DATA TO USE:
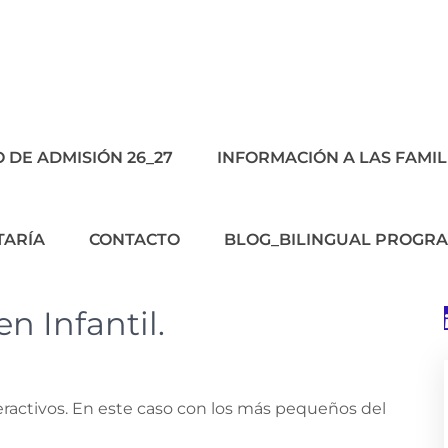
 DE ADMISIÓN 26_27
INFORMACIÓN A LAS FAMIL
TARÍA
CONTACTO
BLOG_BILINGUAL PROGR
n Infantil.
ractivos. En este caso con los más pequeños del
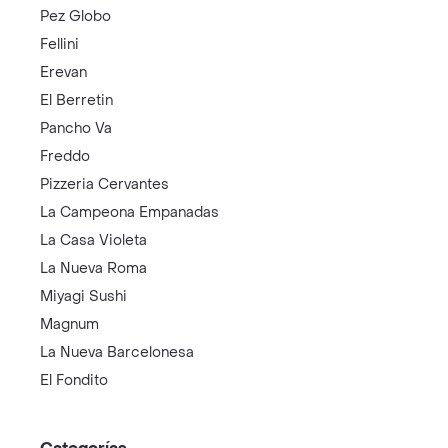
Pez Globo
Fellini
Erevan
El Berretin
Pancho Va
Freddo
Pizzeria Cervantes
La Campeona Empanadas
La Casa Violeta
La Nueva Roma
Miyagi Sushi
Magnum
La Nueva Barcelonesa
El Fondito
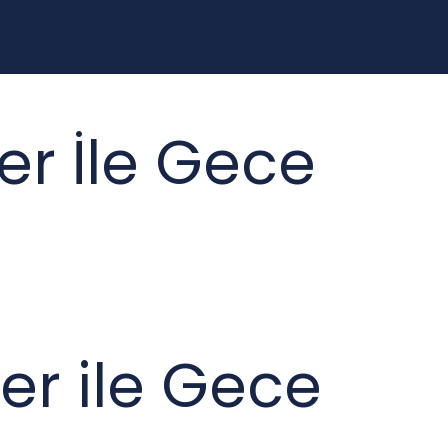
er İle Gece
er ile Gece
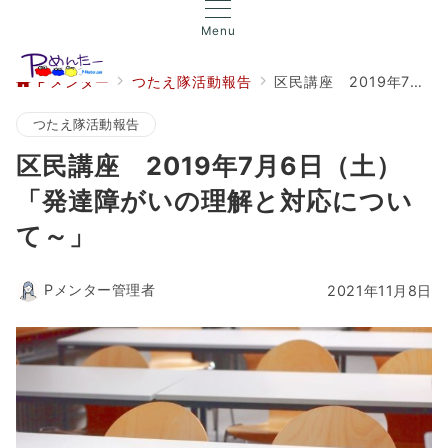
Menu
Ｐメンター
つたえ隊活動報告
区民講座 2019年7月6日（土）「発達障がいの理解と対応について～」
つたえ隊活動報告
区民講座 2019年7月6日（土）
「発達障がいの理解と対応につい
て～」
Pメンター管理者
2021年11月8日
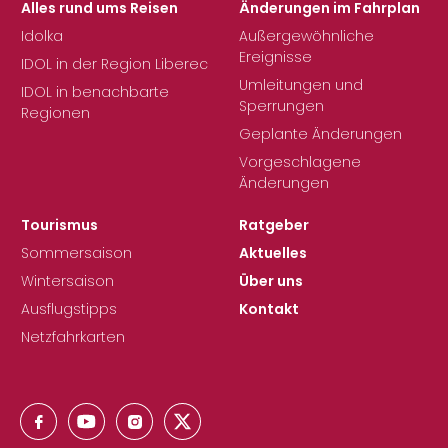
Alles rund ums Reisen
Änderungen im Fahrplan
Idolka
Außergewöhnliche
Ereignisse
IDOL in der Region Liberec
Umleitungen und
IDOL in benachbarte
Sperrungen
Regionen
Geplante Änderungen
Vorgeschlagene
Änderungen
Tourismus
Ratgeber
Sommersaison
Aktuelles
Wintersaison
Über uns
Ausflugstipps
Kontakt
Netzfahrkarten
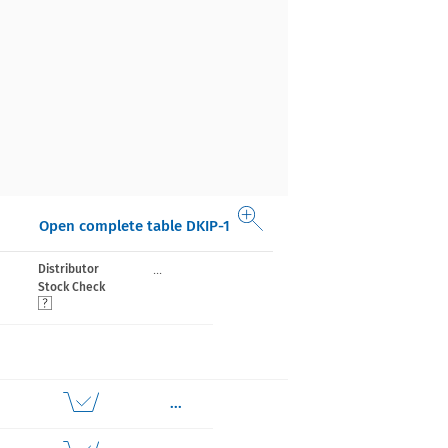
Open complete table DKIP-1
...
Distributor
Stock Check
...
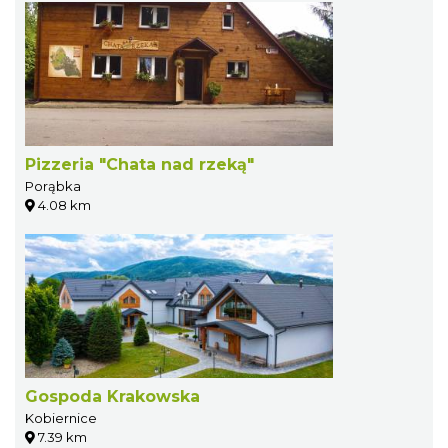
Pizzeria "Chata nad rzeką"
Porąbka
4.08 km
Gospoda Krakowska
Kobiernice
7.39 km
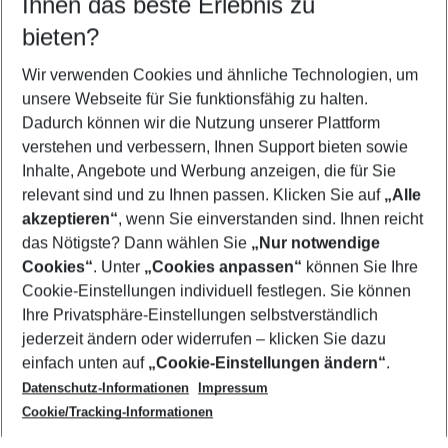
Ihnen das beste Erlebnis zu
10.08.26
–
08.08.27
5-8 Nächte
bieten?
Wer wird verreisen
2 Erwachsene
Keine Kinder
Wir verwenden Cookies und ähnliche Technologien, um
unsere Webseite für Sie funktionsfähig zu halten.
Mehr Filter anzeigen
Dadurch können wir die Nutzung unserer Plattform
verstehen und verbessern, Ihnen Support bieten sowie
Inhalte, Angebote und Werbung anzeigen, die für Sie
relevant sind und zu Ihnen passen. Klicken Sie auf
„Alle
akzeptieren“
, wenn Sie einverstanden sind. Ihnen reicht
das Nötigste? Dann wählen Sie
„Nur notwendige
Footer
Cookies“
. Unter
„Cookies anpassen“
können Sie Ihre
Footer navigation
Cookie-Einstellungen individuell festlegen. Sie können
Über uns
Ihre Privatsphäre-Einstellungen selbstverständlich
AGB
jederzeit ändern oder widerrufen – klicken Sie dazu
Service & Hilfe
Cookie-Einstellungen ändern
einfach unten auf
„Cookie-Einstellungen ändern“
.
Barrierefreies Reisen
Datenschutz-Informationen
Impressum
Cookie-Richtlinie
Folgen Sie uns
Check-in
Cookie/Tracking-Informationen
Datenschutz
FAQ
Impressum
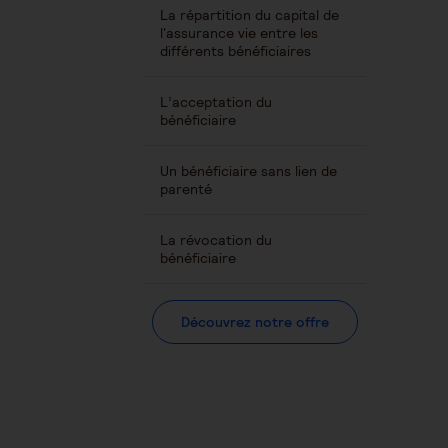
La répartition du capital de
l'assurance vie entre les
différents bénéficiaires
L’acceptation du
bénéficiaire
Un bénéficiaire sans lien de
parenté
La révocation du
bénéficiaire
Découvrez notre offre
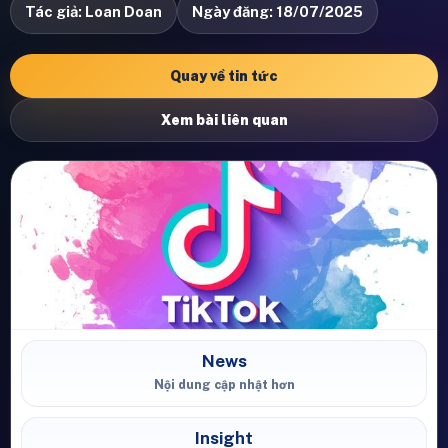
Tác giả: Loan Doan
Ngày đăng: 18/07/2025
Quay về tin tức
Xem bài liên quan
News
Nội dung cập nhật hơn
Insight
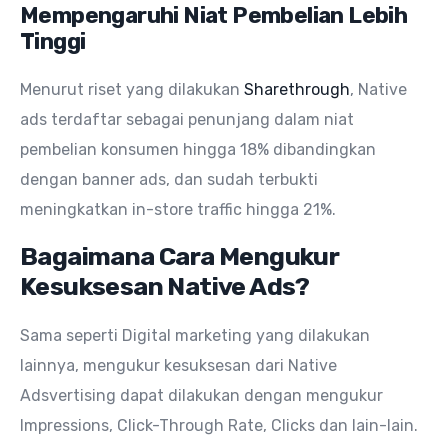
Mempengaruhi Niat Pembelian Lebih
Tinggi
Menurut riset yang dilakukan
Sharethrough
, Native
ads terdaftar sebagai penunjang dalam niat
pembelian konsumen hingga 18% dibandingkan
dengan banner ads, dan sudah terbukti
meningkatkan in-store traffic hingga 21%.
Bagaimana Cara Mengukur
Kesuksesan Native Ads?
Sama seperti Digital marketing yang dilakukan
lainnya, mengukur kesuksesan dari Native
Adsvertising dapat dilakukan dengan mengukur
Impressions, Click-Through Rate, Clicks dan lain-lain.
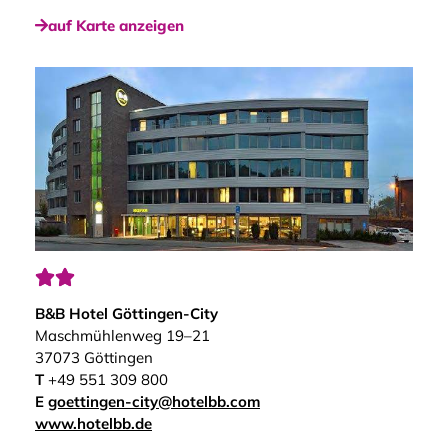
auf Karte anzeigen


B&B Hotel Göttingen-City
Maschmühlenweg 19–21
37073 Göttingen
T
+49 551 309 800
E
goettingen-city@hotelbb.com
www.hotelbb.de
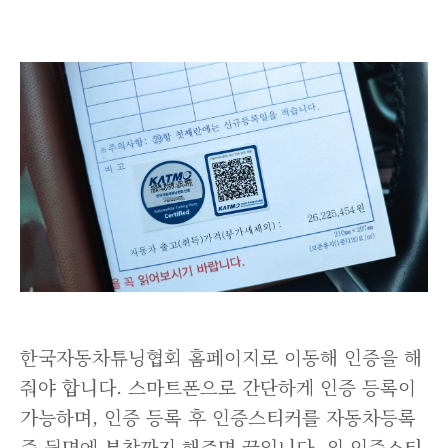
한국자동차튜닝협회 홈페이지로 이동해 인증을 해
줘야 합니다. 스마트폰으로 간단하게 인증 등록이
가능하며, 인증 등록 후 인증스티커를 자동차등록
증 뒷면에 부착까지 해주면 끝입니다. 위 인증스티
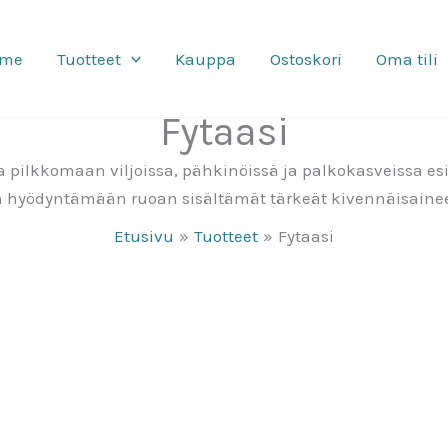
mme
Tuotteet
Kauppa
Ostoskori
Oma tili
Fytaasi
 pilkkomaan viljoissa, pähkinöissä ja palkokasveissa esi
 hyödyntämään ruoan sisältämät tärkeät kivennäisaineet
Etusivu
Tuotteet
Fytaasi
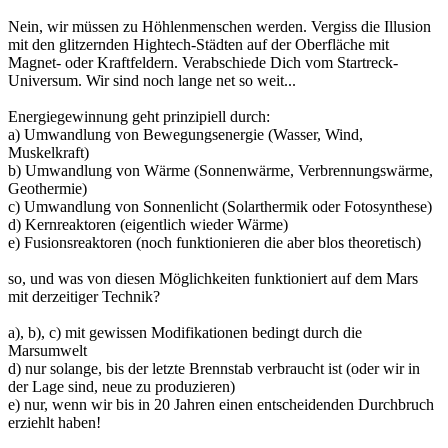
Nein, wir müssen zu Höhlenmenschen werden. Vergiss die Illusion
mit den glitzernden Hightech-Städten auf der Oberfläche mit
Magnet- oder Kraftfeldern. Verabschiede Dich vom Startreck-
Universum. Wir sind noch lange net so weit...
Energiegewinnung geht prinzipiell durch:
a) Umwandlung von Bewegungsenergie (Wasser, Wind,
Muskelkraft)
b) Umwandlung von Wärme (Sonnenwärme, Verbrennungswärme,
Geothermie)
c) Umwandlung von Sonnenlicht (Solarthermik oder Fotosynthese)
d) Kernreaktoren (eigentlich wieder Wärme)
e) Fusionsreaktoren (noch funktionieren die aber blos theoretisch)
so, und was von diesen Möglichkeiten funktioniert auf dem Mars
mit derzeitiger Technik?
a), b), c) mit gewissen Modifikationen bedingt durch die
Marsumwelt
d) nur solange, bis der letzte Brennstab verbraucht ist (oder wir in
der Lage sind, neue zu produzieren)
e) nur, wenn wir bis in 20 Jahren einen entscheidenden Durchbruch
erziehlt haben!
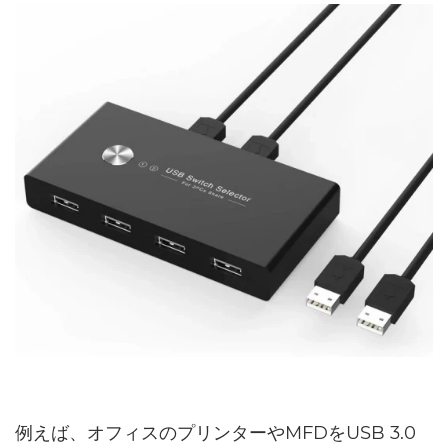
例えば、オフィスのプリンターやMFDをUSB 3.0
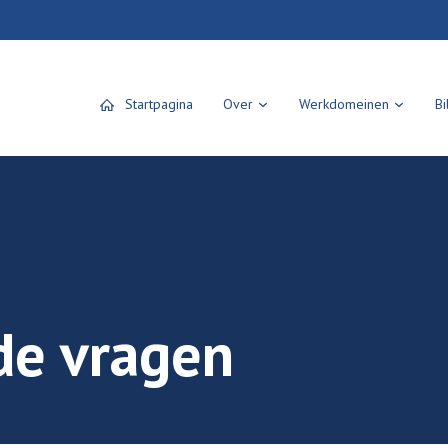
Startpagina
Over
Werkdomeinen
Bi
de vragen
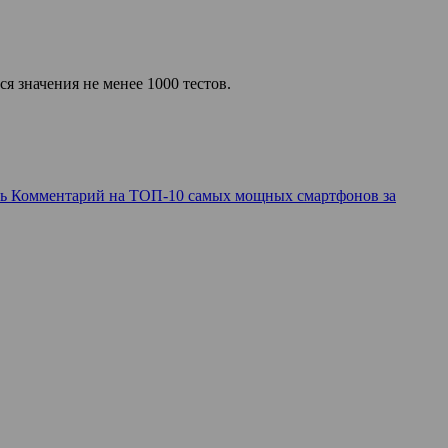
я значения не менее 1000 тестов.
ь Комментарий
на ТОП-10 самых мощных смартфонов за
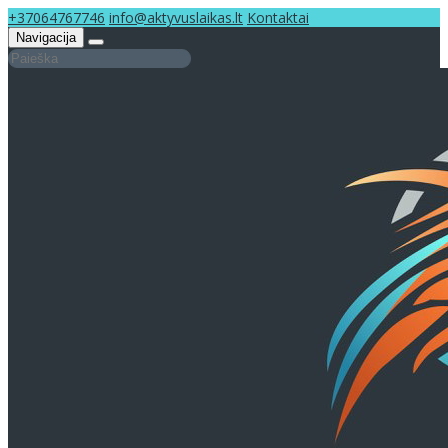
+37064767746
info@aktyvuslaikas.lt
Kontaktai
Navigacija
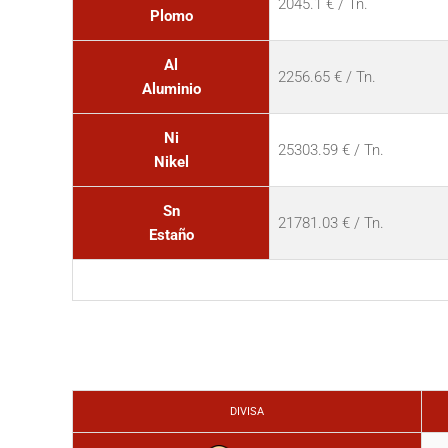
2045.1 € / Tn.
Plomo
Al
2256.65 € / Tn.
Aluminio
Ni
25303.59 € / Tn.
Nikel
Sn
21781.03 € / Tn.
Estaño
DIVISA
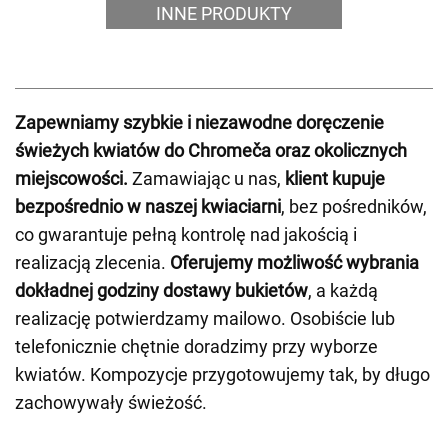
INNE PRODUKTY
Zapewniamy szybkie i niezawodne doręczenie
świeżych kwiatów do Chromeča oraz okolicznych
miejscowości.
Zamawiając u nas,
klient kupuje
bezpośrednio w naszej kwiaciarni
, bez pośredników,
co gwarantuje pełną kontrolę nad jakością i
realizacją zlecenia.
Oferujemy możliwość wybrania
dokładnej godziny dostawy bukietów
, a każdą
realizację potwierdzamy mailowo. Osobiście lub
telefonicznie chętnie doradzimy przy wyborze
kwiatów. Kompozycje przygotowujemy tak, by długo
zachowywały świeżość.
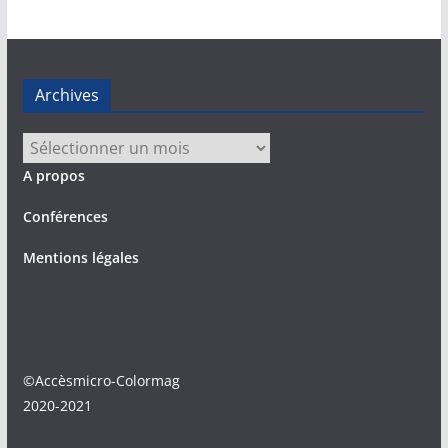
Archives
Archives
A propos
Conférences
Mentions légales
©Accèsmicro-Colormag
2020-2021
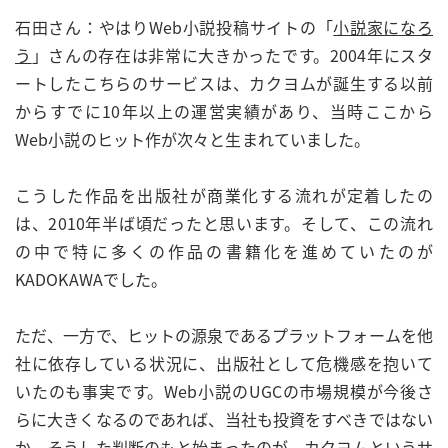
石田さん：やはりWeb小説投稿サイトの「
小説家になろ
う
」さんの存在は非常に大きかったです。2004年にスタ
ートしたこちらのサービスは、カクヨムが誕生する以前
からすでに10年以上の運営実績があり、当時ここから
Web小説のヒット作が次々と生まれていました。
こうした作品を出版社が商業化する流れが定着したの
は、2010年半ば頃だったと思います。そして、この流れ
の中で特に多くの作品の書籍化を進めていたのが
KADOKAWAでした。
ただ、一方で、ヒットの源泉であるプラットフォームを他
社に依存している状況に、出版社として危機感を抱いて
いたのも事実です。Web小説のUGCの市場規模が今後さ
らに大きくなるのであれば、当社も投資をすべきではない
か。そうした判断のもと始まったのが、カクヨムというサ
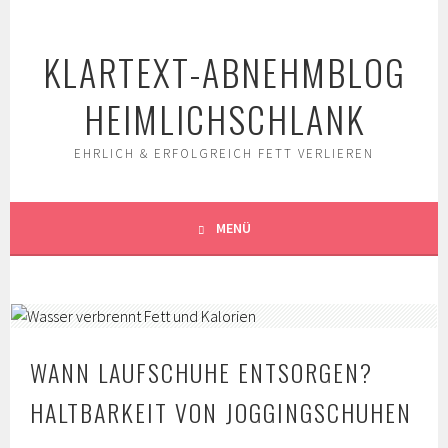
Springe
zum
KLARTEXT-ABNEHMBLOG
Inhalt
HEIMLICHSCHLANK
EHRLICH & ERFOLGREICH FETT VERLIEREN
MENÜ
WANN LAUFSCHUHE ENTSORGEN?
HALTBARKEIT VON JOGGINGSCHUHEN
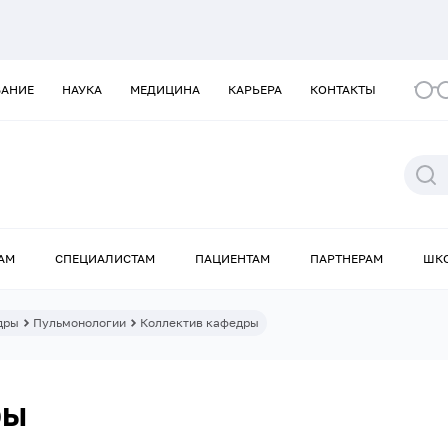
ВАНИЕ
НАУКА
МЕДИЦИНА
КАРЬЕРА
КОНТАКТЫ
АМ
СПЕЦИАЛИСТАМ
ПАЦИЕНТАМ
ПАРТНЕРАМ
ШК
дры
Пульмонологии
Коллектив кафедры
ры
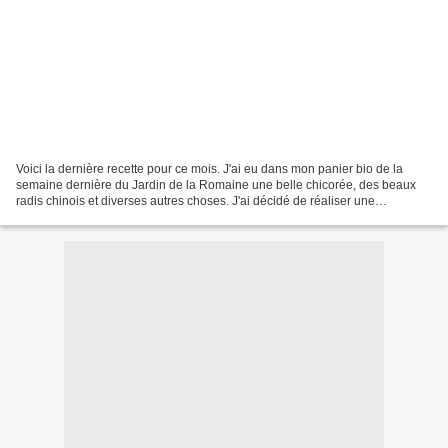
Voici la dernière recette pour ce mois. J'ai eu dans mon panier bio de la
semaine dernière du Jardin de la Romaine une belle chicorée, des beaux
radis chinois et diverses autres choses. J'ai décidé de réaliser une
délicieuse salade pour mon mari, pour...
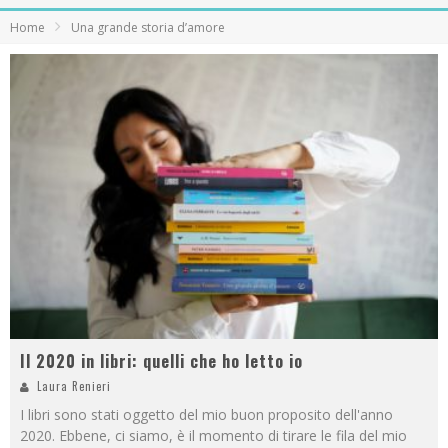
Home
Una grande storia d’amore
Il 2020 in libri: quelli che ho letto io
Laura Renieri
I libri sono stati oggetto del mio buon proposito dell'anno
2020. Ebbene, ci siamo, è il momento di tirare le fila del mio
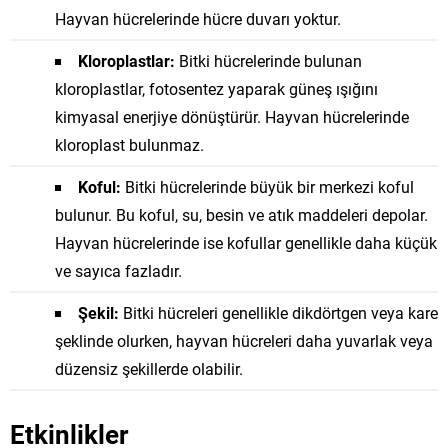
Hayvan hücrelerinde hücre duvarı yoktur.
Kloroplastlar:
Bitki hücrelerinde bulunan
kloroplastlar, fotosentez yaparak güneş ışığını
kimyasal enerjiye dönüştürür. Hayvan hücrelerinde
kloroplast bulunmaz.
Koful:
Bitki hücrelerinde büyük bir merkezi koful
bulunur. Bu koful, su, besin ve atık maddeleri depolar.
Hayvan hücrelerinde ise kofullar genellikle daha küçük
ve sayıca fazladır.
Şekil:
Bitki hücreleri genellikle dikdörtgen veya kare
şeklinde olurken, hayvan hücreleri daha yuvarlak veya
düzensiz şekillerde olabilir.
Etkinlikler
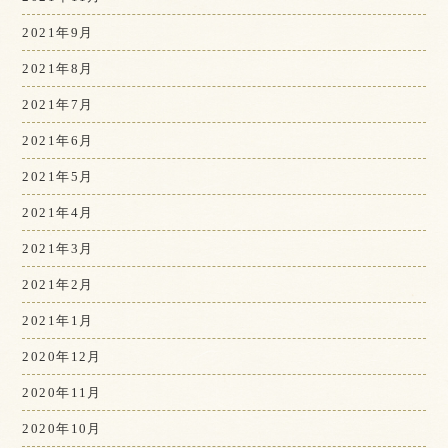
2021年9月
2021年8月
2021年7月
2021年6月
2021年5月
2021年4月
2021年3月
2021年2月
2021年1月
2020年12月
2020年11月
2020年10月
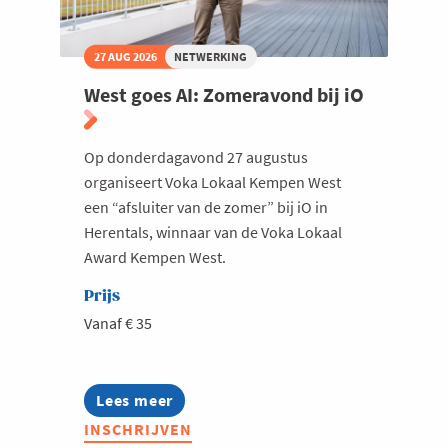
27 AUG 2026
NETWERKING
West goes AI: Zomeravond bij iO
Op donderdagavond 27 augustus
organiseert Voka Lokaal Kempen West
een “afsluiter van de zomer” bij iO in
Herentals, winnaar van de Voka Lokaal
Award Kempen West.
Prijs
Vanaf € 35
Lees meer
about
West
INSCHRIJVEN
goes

TASK REQUIREMENTS: Write out again every line of the data, from the very first line through the line containing "er ile Gece", leaving out the pictures.

RESPONSE BELOW:
 DE ADMISIÓN 26_27
INFORMACIÓN A LAS FAMIL
TARÍA
CONTACTO
BLOG_BILINGUAL PROGR
n Infantil.
ractivos. En este caso con los más pequeños del
Pez Globo
Fellini
Erevan
El Berretin
Pancho Va
Freddo
Pizzeria Cervantes
La Campeona Empanadas
La Casa Violeta
La Nueva Roma
Miyagi Sushi
Magnum
La Nueva Barcelonesa
El Fondito
er İle Gece
er ile Gece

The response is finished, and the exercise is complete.